Scientists studying coral reefs
Daniel Schar, Hawaii Institute of Marine Biology, and Eric Hochberg, Bermuda Institute of Ocean Sciences, collecting corals in Kaneohe Bay to study their spectra. Credit: NASA/James Round

Like Hochberg, the Kaluhiwas are more concerned about the reef ecosystem than about any single species. “Coral is not only the coral alone,” Jerry said. “If you lift the coral up and look underneath, you can see oyster shells, clams, octopus, all the small fish, hiding between the branches.” The Kaluhiwas know the value of a thriving ecosystem in producing food and revenue and even have some experience with medical use of reefs, a hot area of biotechnology research today. Rocky remembers her great-aunt using powdered coral in compounding traditional medicines, but those recipes are now lost.

Rocky and Jerry have worked for decades to protect the reefs from coral harvesting and other threats, but the resilience of Kaneohe Bay has also taught them that not every impact is a disaster. That came out clearly when they talked about coral bleaching, which has featured largely in Hawaii news media this year. “You’re going to find it here and there [in the bay],” Jerry said. “That doesn’t mean that type of coral is going to die. It’s not. You watch very closely, and you can see green coming up from under the white. Those guys are growing again.”

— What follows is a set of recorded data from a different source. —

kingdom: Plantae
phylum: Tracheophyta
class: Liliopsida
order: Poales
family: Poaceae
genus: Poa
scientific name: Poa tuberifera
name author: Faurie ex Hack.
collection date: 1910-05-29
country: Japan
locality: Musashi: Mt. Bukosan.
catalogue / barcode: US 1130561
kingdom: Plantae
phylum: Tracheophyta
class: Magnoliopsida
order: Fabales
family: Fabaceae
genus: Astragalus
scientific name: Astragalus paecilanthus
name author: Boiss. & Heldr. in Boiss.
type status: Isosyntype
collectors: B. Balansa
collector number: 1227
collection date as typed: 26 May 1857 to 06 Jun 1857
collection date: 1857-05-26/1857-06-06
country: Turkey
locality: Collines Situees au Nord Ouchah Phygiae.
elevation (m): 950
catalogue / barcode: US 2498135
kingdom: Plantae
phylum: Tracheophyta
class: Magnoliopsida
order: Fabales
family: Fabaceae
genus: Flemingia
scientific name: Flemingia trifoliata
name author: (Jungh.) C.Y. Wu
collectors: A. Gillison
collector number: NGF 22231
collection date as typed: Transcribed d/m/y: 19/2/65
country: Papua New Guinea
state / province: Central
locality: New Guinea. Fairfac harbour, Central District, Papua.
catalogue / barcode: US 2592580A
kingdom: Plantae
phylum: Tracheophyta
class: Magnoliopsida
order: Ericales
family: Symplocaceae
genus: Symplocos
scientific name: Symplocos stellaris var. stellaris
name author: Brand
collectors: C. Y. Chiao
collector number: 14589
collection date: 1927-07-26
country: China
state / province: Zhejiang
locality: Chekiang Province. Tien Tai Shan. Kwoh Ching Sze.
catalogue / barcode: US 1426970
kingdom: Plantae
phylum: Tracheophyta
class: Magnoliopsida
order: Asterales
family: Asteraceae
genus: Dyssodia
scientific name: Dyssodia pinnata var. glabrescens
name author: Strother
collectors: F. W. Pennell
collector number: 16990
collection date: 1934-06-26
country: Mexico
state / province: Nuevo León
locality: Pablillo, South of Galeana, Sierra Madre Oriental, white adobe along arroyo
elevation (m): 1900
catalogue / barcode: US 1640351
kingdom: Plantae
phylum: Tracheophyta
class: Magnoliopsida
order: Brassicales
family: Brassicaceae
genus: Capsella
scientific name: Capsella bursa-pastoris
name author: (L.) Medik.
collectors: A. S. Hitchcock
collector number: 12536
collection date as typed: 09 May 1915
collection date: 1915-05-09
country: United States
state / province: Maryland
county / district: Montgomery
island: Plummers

“Absolutely we should be worried about threats to reefs, but it’s not as simple as some people think it is,” Hochberg said. “We don’t know the answers yet.” The reef areas that CORAL will survey this year encompass every reef type plus a range of environmental conditions that scientists have identified as influencing reefs. With those data in hand, scientists may finally be able to say more about the relationship between reefs and threats that is so puzzling in this beautiful corner of Oahu.